«Я перечел письмо… Кое-что недурно. Сохрани его – оно может мне пригодиться…»
– У этого господина ничего зря не пропадало! – заметил Жан и перешел к другому листку, исписанному тем же самым почерком: тут Ла Гурнери холодным тоном делового человека требовал возвратить ему сборник арабских песен и туфли из рисовой соломы. Это был конец их романа. Да, Ла Гурнери умеет рвать отношения; по всему видно – сильный человек.
Жан без передышки осушал это болото с его теплыми нездоровыми испарениями. Стемнело; Жан поставил свечу на стол, и при этом свете он пробегал теперь коротенькие неразборчивые записочки, точно нацарапанные шилом, которое держали чьи-то толстые пальцы, от внезапности желания или злобы то и дело протыкавшие и рвавшие бумагу. Начало связи с Каудалем, свидания, ужины, поездки за город, затем ссоры, мольбы о возврате, вопли отчаяния, забористая, непристойная брань пьяного мастерового, неожиданно прерываемая шутками, смешными выражениями, упреками, в которых слышалось рыдание, – словом, здесь было обнажено то крайнее малодушие, которое проявил великий скульптор, когда Фанни порвала с ним, когда она от него ушла.
Огонь, поглотив все это, взметнул длинные багровые струи – это сгорали, потрескивали и дымились плоть, кровь, слезы гениального человека.

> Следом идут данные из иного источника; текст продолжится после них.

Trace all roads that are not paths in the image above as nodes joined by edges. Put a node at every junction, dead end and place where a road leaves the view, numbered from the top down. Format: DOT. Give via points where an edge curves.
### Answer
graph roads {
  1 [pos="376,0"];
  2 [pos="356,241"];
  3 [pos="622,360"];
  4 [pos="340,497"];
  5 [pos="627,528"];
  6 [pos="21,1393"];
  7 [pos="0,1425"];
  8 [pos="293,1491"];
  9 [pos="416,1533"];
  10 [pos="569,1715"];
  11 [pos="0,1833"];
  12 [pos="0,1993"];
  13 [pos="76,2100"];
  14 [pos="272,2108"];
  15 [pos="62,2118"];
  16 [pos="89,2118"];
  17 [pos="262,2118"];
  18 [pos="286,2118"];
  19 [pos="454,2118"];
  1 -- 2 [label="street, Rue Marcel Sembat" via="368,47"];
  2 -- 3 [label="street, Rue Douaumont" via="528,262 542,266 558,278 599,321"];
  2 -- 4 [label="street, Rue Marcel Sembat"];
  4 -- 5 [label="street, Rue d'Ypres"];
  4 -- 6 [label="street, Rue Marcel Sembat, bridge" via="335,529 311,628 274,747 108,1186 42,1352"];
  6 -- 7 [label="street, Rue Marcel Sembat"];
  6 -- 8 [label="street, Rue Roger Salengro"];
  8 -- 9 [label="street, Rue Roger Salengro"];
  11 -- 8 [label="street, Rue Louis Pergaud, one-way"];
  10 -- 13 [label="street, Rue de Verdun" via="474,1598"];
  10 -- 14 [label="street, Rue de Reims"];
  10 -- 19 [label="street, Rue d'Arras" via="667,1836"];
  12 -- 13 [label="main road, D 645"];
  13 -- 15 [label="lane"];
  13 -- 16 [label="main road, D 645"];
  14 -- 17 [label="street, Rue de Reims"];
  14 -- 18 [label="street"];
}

Но Фанни это не трогало – она не отрываясь смотрела на своего юного возлюбленного, и ей сквозь одежды передавалась его горячка. Он наткнулся на портрет пером, подписанный Гаварни, со следующей надписью: «Другу моему Фанни Легран. Трактир в Дампьере. В дождливый день». Умное лицо, страдальческое выражение, ввалившиеся глаза и в них – горечь опустошенности.
– Кто это?
– Андре Дежуа… Я его берегла из-за надписи…
Госсен сделал такое движение, словно хотел сказать: «Можешь его оставить», – но выражение лица у него было до того натянутое и до того несчастное, что она взяла портрет и, разорвав на мелкие клочки, бросила в огонь, а он тем временем углубился в чтение писем романиста – в эту скорбную сюиту, рождавшуюся на зимних пляжах, на курортах, где писатель лечился и изнывал от душевной боли, доходившей до боли физической, где он, вдали от Парижа, бился головой об стену в поисках темы и, несмотря на то, что всяческие волнения были ему запрещены, перемежал просьбы выслать ему лекарства и рецепты, материальные и деловые заботы, корректуры и переписанные векселя одним и тем же воплем страсти и восторга перед прекрасным телом Сафо.
Жан бормотал с простодушной яростью:
– Да что это они так из-за тебя?..
В этом для него был весь смысл отчаянных писем, свидетельствовавших о крушении выдающихся личностей – таких, которым завидуют юноши и о которых мечтают романтически настроенные женщины… Да, что с ними со всеми творилось? Какую чашу давала она им испить?.. Он терзался, как терзается связанный по рукам и ногам человек, на глазах у которого оскорбляют любимую женщину. И все же он не решался осушить залпом содержимое этой шкатулки.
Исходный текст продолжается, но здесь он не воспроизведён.